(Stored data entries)
Segment Open

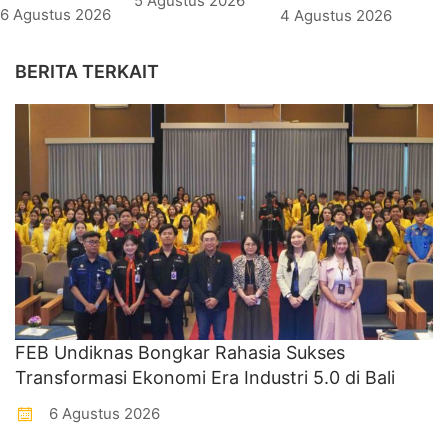
5 Agustus 2026
6 Agustus 2026
4 Agustus 2026
BERITA TERKAIT
FEB Undiknas Bongkar Rahasia Sukses
Transformasi Ekonomi Era Industri 5.0 di Bali
6 Agustus 2026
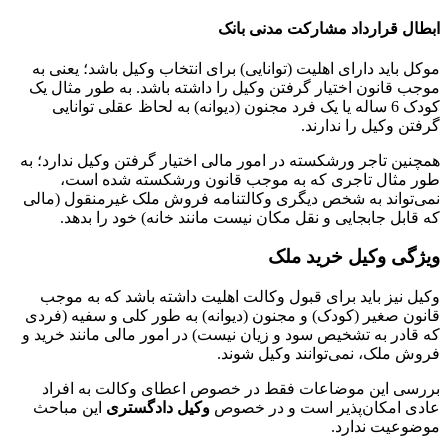
ابطال قرارداد مشارکت مدنی بانک
موکل باید دارای اهلیت (توانایی) برای انتخاب وکیل باشد؛ یعنی به
موجب قانون اختیار گرفتن وکیل را داشته باشد. به طور مثال یک
کودک 6 ساله یا یک فرد مجنون (دیوانه) به لحاظ عقلی توانایی
گرفتن وکیل را ندارند.
همچنین تاجر ورشکسته در امور مالی اختیار گرفتن وکیل ندارد؛ به
طور مثال تاجری که به موجب قانون ورشکسته شده است،
نمی‌تواند به شخص دیگری وکالتنامه فروش ملک غیرمنقول (مالی
که قابل جابجایی و نقل مکان نیست مانند خانه) خود را بدهد.
ویژگی وکیل خرید ملک
وکیل نیز باید برای قبول وکالت اهلیت داشته باشد که به موجب
قانون صغیر (کودک) و مجنون (دیوانه) به طور کلی و سفیه (فردی
که قادر به تشخیص سود و زیان نیست) در امور مالی مانند خرید و
فروش ملک، نمی‌توانند وکیل شوند.
بررسی این موضاعات فقط در خصوص اعطای وکالت به افراد
عادی امکان‌پذیر است و در خصوص
وکیل دادگستری
این مباحث
موضوعیت ندارد.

Segment Closed

→ **TRY IT**: Quote every line of text from the records above verbatim, in order, omitting the picture markers.

→ **ANSWER AREA**:
5 Agustus 2026
6 Agustus 2026
4 Agustus 2026
BERITA TERKAIT
FEB Undiknas Bongkar Rahasia Sukses
Transformasi Ekonomi Era Industri 5.0 di Bali
6 Agustus 2026
ابطال قرارداد مشارکت مدنی بانک
موکل باید دارای اهلیت (توانایی) برای انتخاب وکیل باشد؛ یعنی به
موجب قانون اختیار گرفتن وکیل را داشته باشد. به طور مثال یک
کودک 6 ساله یا یک فرد مجنون (دیوانه) به لحاظ عقلی توانایی
گرفتن وکیل را ندارند.
همچنین تاجر ورشکسته در امور مالی اختیار گرفتن وکیل ندارد؛ به
طور مثال تاجری که به موجب قانون ورشکسته شده است،
نمی‌تواند به شخص دیگری وکالتنامه فروش ملک غیرمنقول (مالی
که قابل جابجایی و نقل مکان نیست مانند خانه) خود را بدهد.
ویژگی وکیل خرید ملک
وکیل نیز باید برای قبول وکالت اهلیت داشته باشد که به موجب
قانون صغیر (کودک) و مجنون (دیوانه) به طور کلی و سفیه (فردی
که قادر به تشخیص سود و زیان نیست) در امور مالی مانند خرید و
فروش ملک، نمی‌توانند وکیل شوند.
بررسی این موضاعات فقط در خصوص اعطای وکالت به افراد
عادی امکان‌پذیر است و در خصوص
وکیل دادگستری
این مباحث
موضوعیت ندارد.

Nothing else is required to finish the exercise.